2. Cancel Unnecessary Requests

If a user navigates away before a request completes, cancel it:

const controller = new AbortController();

fetch('https://api.example.com/large-dataset', {
  signal: controller.signal
})
  .then(response => response.json())
  .catch(error => {
    if (error.name === 'AbortError') {
      console.log('Request cancelled');
    }
  });

// Cancel the request if user navigates away
window.addEventListener('beforeunload', () => {
  controller.abort();
});

3. Batch Multiple Requests

Instead of making 10 separate API calls, batch them:

async function fetchMultipleUsers(userIds) {
  // Bad: 10 separate requests
  // const users = await Promise.all(
  //   userIds.map(id => fetch(`/api/users/${id}`))
  // );
  
  // Good: Single batched request
  const response = await fetch('/api/users/batch', {
    method: 'POST',
    headers: { 'Content-Type': 'application/json' },
    body: JSON.stringify({ ids: userIds })
  });
  
  return response.json();
}

This requires server support, but it dramatically reduces network overhead.

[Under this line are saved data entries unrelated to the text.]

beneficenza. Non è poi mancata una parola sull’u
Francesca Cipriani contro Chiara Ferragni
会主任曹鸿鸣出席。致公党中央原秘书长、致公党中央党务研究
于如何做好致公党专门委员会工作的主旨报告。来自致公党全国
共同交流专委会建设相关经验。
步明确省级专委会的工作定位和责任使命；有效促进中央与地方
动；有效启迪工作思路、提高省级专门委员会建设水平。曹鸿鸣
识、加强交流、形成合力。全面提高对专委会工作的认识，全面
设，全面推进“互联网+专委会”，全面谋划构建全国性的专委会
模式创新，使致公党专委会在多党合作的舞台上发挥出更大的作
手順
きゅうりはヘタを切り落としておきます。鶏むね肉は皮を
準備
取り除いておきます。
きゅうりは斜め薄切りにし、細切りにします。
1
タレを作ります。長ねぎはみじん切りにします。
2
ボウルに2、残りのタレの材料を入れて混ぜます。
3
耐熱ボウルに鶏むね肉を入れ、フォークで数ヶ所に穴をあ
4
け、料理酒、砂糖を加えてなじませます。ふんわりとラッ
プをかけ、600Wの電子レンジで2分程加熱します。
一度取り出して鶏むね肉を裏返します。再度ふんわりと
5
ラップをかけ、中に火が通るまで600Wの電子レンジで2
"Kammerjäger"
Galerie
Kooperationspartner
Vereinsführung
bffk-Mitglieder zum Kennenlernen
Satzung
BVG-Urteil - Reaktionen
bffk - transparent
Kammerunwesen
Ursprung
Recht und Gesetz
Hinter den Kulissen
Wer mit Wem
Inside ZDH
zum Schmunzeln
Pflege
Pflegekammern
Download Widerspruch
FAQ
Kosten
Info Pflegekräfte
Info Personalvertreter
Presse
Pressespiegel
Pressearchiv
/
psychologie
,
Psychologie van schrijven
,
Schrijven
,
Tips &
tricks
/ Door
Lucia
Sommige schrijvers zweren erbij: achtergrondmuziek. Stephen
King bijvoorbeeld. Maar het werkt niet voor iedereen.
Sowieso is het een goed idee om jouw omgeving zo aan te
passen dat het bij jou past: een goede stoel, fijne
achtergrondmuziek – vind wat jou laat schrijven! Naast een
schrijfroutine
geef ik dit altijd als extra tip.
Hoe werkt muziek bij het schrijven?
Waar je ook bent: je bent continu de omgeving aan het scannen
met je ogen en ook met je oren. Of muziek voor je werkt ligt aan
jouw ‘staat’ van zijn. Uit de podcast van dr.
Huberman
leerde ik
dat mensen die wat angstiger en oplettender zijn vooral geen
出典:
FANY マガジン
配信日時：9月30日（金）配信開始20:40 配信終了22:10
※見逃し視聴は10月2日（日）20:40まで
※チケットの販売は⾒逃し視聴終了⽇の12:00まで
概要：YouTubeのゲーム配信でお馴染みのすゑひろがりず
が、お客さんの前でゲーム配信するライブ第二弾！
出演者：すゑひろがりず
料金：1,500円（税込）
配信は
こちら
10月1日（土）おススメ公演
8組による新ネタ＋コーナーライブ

4. Compress Request Payloads

For large POST requests, consider compressing the data:

async function fetchWithCompression(url, data) {
  const blob = new Blob([JSON.stringify(data)], {
    type: 'application/json'
  });
  
  // Use CompressionStream API (modern browsers)
  const compressedStream = blob.stream().pipeThrough(
    new CompressionStream('gzip')
  );
  
  const compressedBlob = await new Response(compressedStream).blob();
  
  return fetch(url, {
    method: 'POST',
    headers: {
      'Content-Type': 'application/json',
      'Content-Encoding': 'gzip'
    },
    body: compressedBlob
  });
}

Choosing the Right Approach for Your Project

After all this, which method should you use? Here's my take:

Use Fetch if:

  • You're building a small to medium-sized app
  • You don't need complex features like interceptors
  • Bundle size is a primary concern
  • You're working in an environment where third-party dependencies are restricted

Use Axios if:

  • You're building a large application with many API endpoints
  • You need request/response interceptors for authentication or logging
  • You want automatic request timeout handling
  • You need better TypeScript support out of the box
  • Your team is already familiar with Axios

Use XMLHttpRequest if:

  • You're maintaining legacy code
  • You need to support very old browsers (IE10 and below)
  • You're working with specific features XMLHttpRequest offers (like upload progress tracking with xhr.upload.onprogress)

Wrapping Up

Making HTTP requests in JavaScript starts simple but gets complex fast when you consider production requirements. The Fetch API gives you a solid foundation, but understanding error handling, retry logic, and caching strategies is what separates hobby projects from professional applications.

The patterns we've covered—exponential backoff, stale-while-revalidate, request deduplication—aren't just theoretical exercises. They're battle-tested solutions that improve reliability and user experience. Start with the basics, but don't be afraid to implement these advanced patterns when your app needs them.

And remember: the best HTTP client is the one that fits your specific needs. Don't cargo-cult Axios into every project because it's popular, but don't avoid it just because Fetch is native. Make informed decisions based on your requirements, and your users (and future maintainers) will thank you.